Alexandria Engineering Journal (Jul 2024)
Vision transformer-based visual language understanding of the construction process
Abstract
The widespread implementation of surveillance systems on construction sites has led to the accumulation of vast amounts of visual data, highlighting the need for an effective semantic analysis methodology. Natural language, as the most intuitive mode of expression, can significantly enhance the interpretability of such data. The adoption of multi-modality models promotes the interaction between surveillance video and textual data, thereby enabling managers to swiftly comprehend on-site dynamics. This study introduces a Visual Question Answering (VQA) approach for the construction industry and presents a specialized dataset to address the unique requirements of on-site management.
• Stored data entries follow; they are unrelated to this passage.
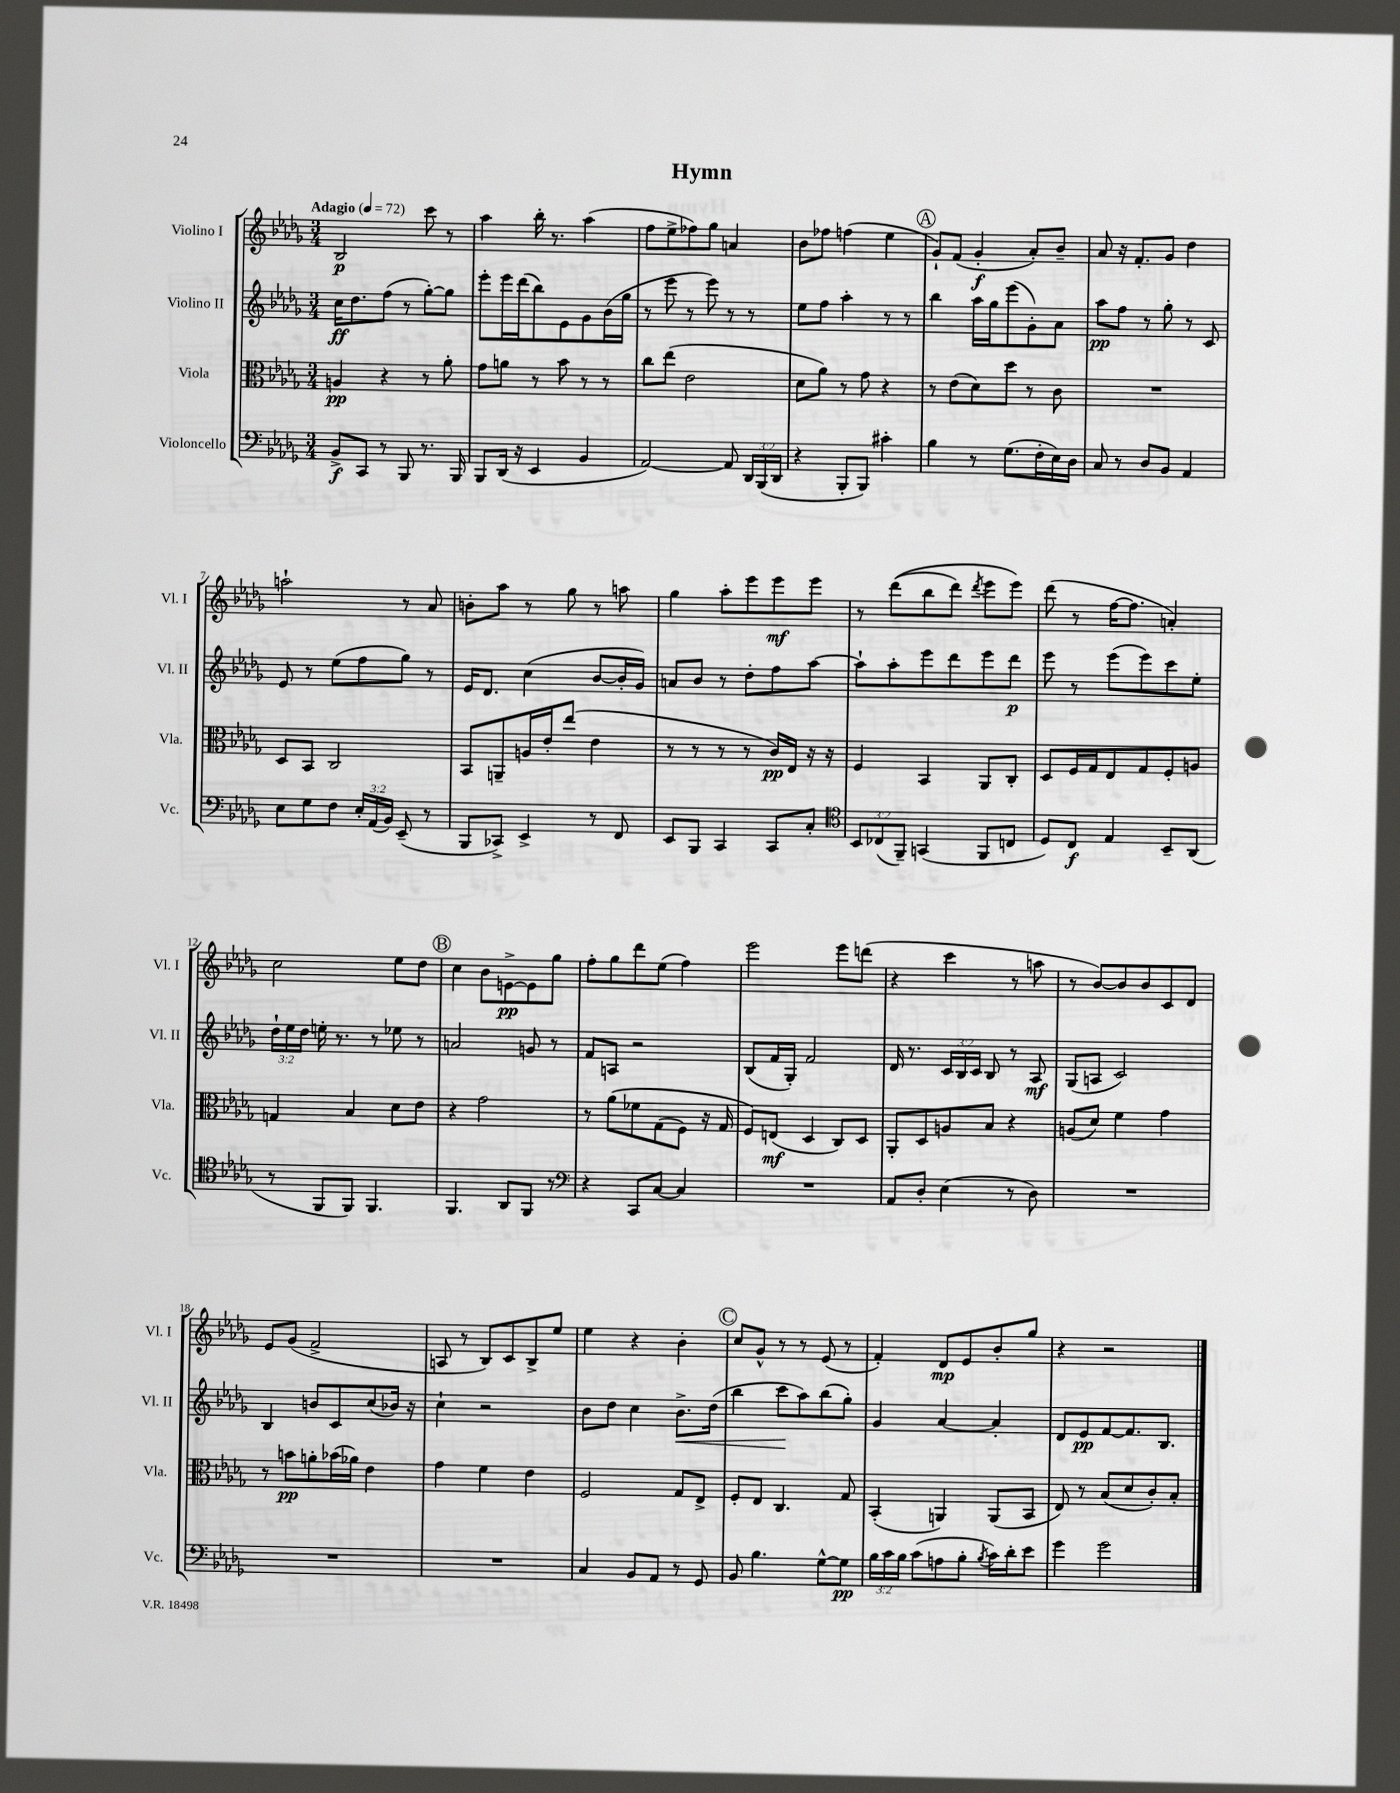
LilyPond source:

\header { title = "Hymn" }
<<
\new StaffGroup <<
\new Staff = "s0" \with { instrumentName = "Violino I" shortInstrumentName = "Vl. I" } {
    \clef treble \key des \major \numericTimeSignature \time 3/4 \tempo "Adagio" 4 = 72
    \autoBeamOff bes2\p c'''8 r8 |
    aes''4 bes''16-. r8. aes''4( |
    f''8[ ees''8-> fes''8) ges''8] a'4 |
    bes'8[ fes''8] f''4( ees''4 |
    \mark \markup { \circle "A" } ges'8[-!) f'8]( ges'4-.\f aes'8[-.) bes'8]-- |
    aes'8 r16 f'8.[-. ges'8] des''4 |
    a''2-! r8 aes'8 |
    b'8[-. aes''8] r8 ges''8 r8 a''8 |
    ges''4 aes''8[-. ees'''8 ees'''8\mf ees'''8] |
    r8 des'''8[(\( bes''8 des'''8]) \acciaccatura { des'''8 } ees'''8[ ees'''8]\) |
    des'''8( r8 f''16[~ f''8.] a'4-.) |
    c''2 ees''8[ des''8] |
    \mark \markup { \circle "B" } c''4 bes'8[ e'8~->\pp e'8 ges''8] |
    f''8[-. ges''8 des'''8 ees''8]( f''4) |
    ees'''2 ees'''8[ d'''8]( |
    r4 c'''4 r8 a''8 |
    r8 bes'8[~) bes'8 bes'8 c'8 des'8] |
    ees'8[ ges'8]( f'2-> |
    a8 r8 bes8[) c'8 bes8-> ees''8] |
    ees''4 r4 bes'4-. |
    \mark \markup { \circle "C" } c''8[ ges'8]-^ r8 r8 ees'8( r8 |
    f'4-.) des'8[\mp ees'8 bes'8-. ges''8] |
    r4 r2 \bar "|." |
}
\new Staff = "s1" \with { instrumentName = "Violino II" shortInstrumentName = "Vl. II" } {
    \clef treble \key des \major \numericTimeSignature \time 3/4 \override Staff.TupletNumber.text = #tuplet-number::calc-fraction-text
    \autoBeamOff c''16[\ff des''8. f''8]( r8 ges''8[~-.) ges''8] |
    ees'''8[-. ees'''16 des'''16( bes''8) ees'8 ges'8 bes'16( ges''16] |
    r8 ees'''8 r8 ees'''8) r8 r8 |
    ees''8[ f''8] aes''4-. r8 r8 |
    \mark \markup { \circle "A" } bes''4 aes''16[ ges''16 ees'''8( ges'8-.) aes'8] |
    aes''8[\pp f''8] r8 ges''8-. r8 c'8 |
    ees'8 r8 ees''8[( f''8 ges''8]) r8 |
    ees'16[ des'8.] c''4( bes'8[~ bes'16-. ges'16]) |
    a'8[ bes'8] r8 des''8[-. f''8 aes''8]~ |
    aes''8[-! aes''8-. ees'''8 des'''8 ees'''8 des'''8]\p |
    ees'''8 r8 ees'''8[( ees'''8) c'''8 ees''8]-. |
    \tuplet 3/2 { des''16[-! ees''16 des''16] } e''16-. r8. r8 ees''8 r8 |
    \mark \markup { \circle "B" } a'2 g'8 r8 |
    f'8[ a8] r2 |
    bes8[( f'16 ges16]-.) f'2 |
    des'16 r8. \tuplet 3/2 { c'16[ bes16 c'16] } bes8 r8 aes8\mf |
    ges8[( a8] c'2) |
    bes4 b'8[ c'8 c''8( bes'16]) r16 |
    c''4-! r2 |
    bes'8[ des''8] c''4 bes'8.[->\< des''16]( |
    \mark \markup { \circle "C" } bes''4 c'''8[\! aes''8) bes''8( ges''8]-.) |
    ges'4 aes'4~ aes'4-. |
    des'8[ ees'8\pp f'8~ f'8. bes8.] \bar "|." |
}
\new Staff = "s2" \with { instrumentName = "Viola" shortInstrumentName = "Vla." } {
    \clef alto \key des \major \numericTimeSignature \time 3/4
    \autoBeamOff a4\pp r4 r8 aes'8-. |
    ges'8[ a'8] r8 bes'8 r8 r8 |
    c''8[ ees''8]( ees'2 |
    des'8[ aes'8]) r8 ges'8 r4 |
    \mark \markup { \circle "A" } r8 ees'8[( des'8) des''8] r8 c'8 |
    R2. |
    des8[ bes,8] c2 |
    bes,8[ a,8-- a16 ees'16-. ees''8]( ees'4 |
    r8 r8 r8 r8 c'16[\pp) ees16] r16 r16 |
    f4 bes,4 aes,8[ c8]-. |
    des8[ f16 ges16 ees8 ges8 f8-. a8] |
    g4 bes4 des'8[ ees'8] |
    \mark \markup { \circle "B" } r4 ges'2 |
    r8 aes'8[\( fes'8 ges8( f8]) r16 ges16 |
    f8[\) e8]\mf( des4 c8[) des8] |
    aes,8[-. des8 a8 bes8] r4 |
    a8[( des'8]) f'4 ges'4 |
    r8 b'8[\pp a'8-. bes'16( aes'16]) ees'4 |
    ges'4 f'4 ees'4 |
    f2 ges8[ ees8]-> |
    \mark \markup { \circle "C" } f8[-. ees8] c4. ges8 |
    bes,4-.( a,4) a,8[( bes,8] |
    ees8) r8 bes8[( des'8 c'8-.) bes8]-. \bar "|." |
}
\new Staff = "s3" \with { instrumentName = "Violoncello" shortInstrumentName = "Vc." } {
    \clef bass \key des \major \numericTimeSignature \time 3/4 \override Staff.TupletNumber.text = #tuplet-number::calc-fraction-text
    \autoBeamOff bes,8[->\f c,8] r8 bes,,8 r8. bes,,16 |
    bes,,8[ des,16]( r16 ees,4 bes,4 |
    aes,2~) aes,8 \tuplet 3/2 { des,16[ bes,,16( des,16] } |
    r4 bes,,8[-. bes,,8]) cis'4-. |
    \mark \markup { \circle "A" } bes4 r8 ges8.[( f16-. ees16) des16] |
    c8 r8 des8[ bes,8] aes,4 |
    ees8[ ges8 f8] \tuplet 3/2 { ees16[-. aes,16( bes,16]) } ees,8--( r8 |
    bes,,8[ ces,8]->) ees,4-> r8 f,8 |
    ees,8[ bes,,8] c,4 c,8[ c8]-. |
    \clef tenor \tuplet 3/2 { bes,8[ ces8( f,8]--) } g,4( f,8[ c8] |
    des8[) c8]\f ees4 bes,8[-- aes,8]( |
    r8 f,8[ f,8]) f,4. |
    \mark \markup { \circle "B" } f,4. aes,8[ f,8] r8 |
    \clef bass r4 c,8[ c8]~ c4 |
    R2. |
    aes,8[ des8]-. ees4( r8 des8) |
    R2. |
    R2. |
    R2. |
    c4 bes,8[ aes,8] r8 ges,8 |
    \mark \markup { \circle "C" } bes,8 bes4. ges8[~-^ ges8]\pp |
    \tuplet 3/2 { bes16[ c'16 bes16] } c'8[( a8 bes8]-. \acciaccatura { bes8 } c'16[) des'16-. ees'8] |
    ges'4 ges'2 \bar "|." |
}
>>
>>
Utilizing a Vision Transformer (ViT) architecture, the proposed model conducts feature extraction, fusion and interaction between visual and textual features. An additional projection layer is added to establish a transfer learning strategy that is optimized for construction site data. This novel approach facilitates rapid alignment of visual and language features in the model and is validated through ablation studies. The proposed approach achieves a testing accuracy of 83.8%, effectively converting image data from construction sites into natural language descriptions that enhance the analysis of construction processes. Compared to existing methods, this approach does not rely on object detection and allows for the direct extraction of deep-level semantic information from the on-site images. This study further discusses the feasibility of applying VQA within the architecture, engineering and construction (AEC) industry, examines its limitations, and offers suggestions for viable future directions of development.